What you have to do: Each line of the material must be reproduced exactly; pictures stay out.

Supplied entries:
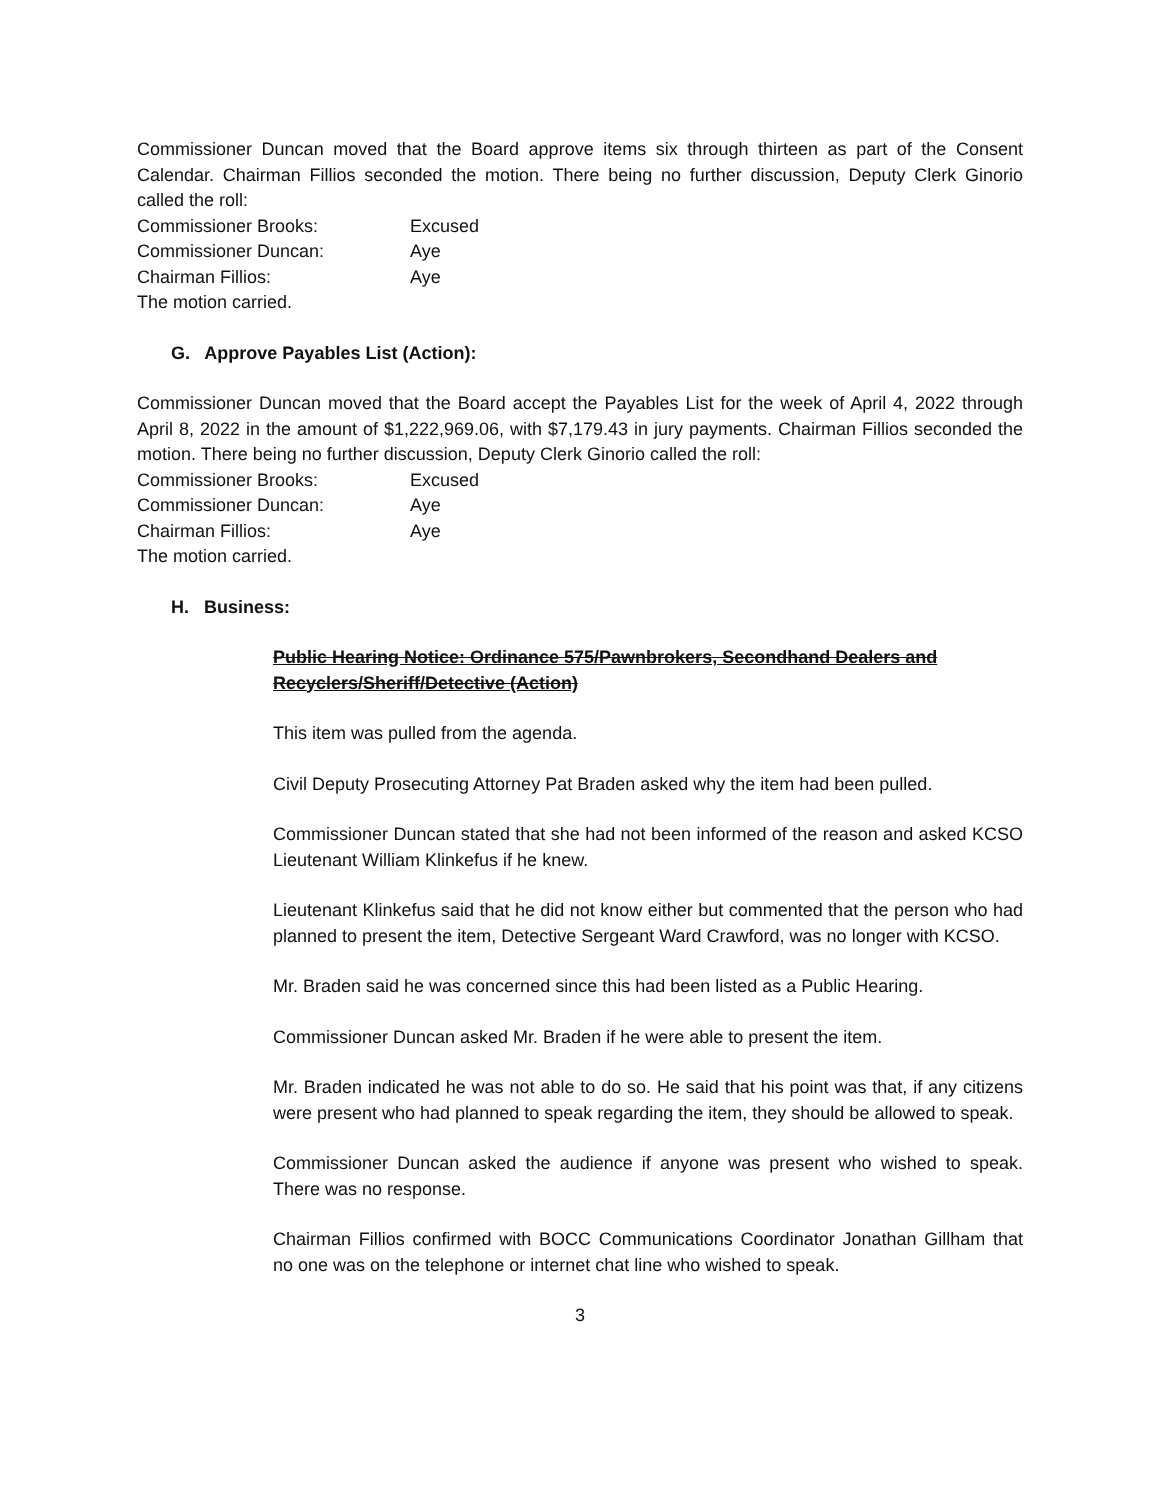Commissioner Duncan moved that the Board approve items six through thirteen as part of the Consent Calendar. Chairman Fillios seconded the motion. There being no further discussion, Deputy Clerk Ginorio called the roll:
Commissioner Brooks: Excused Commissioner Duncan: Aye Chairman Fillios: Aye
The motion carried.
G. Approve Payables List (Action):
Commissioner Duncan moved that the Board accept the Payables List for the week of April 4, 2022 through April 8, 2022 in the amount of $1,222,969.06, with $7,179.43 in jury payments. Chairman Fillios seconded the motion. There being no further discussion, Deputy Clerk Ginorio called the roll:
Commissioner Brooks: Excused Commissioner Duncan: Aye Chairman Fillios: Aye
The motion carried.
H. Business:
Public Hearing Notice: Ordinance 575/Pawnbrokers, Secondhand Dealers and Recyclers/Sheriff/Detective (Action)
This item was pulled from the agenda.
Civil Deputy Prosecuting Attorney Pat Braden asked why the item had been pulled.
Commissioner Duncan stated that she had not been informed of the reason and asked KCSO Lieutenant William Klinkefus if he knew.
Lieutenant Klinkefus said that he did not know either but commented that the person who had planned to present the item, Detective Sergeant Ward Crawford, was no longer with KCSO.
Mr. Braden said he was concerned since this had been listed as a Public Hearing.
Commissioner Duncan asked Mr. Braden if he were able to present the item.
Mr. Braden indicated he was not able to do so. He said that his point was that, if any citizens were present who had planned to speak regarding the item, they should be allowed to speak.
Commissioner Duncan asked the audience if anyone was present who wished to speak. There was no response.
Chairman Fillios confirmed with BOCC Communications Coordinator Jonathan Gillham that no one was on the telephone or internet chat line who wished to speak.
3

Response:
Commissioner Duncan moved that the Board approve items six through thirteen as part of the Consent Calendar. Chairman Fillios seconded the motion. There being no further discussion, Deputy Clerk Ginorio called the roll:
Commissioner Brooks: Excused Commissioner Duncan: Aye Chairman Fillios: Aye
The motion carried.
G. Approve Payables List (Action):
Commissioner Duncan moved that the Board accept the Payables List for the week of April 4, 2022 through April 8, 2022 in the amount of $1,222,969.06, with $7,179.43 in jury payments. Chairman Fillios seconded the motion. There being no further discussion, Deputy Clerk Ginorio called the roll:
Commissioner Brooks: Excused Commissioner Duncan: Aye Chairman Fillios: Aye
The motion carried.
H. Business:
Public Hearing Notice: Ordinance 575/Pawnbrokers, Secondhand Dealers and Recyclers/Sheriff/Detective (Action)
This item was pulled from the agenda.
Civil Deputy Prosecuting Attorney Pat Braden asked why the item had been pulled.
Commissioner Duncan stated that she had not been informed of the reason and asked KCSO Lieutenant William Klinkefus if he knew.
Lieutenant Klinkefus said that he did not know either but commented that the person who had planned to present the item, Detective Sergeant Ward Crawford, was no longer with KCSO.
Mr. Braden said he was concerned since this had been listed as a Public Hearing.
Commissioner Duncan asked Mr. Braden if he were able to present the item.
Mr. Braden indicated he was not able to do so. He said that his point was that, if any citizens were present who had planned to speak regarding the item, they should be allowed to speak.
Commissioner Duncan asked the audience if anyone was present who wished to speak. There was no response.
Chairman Fillios confirmed with BOCC Communications Coordinator Jonathan Gillham that no one was on the telephone or internet chat line who wished to speak.
3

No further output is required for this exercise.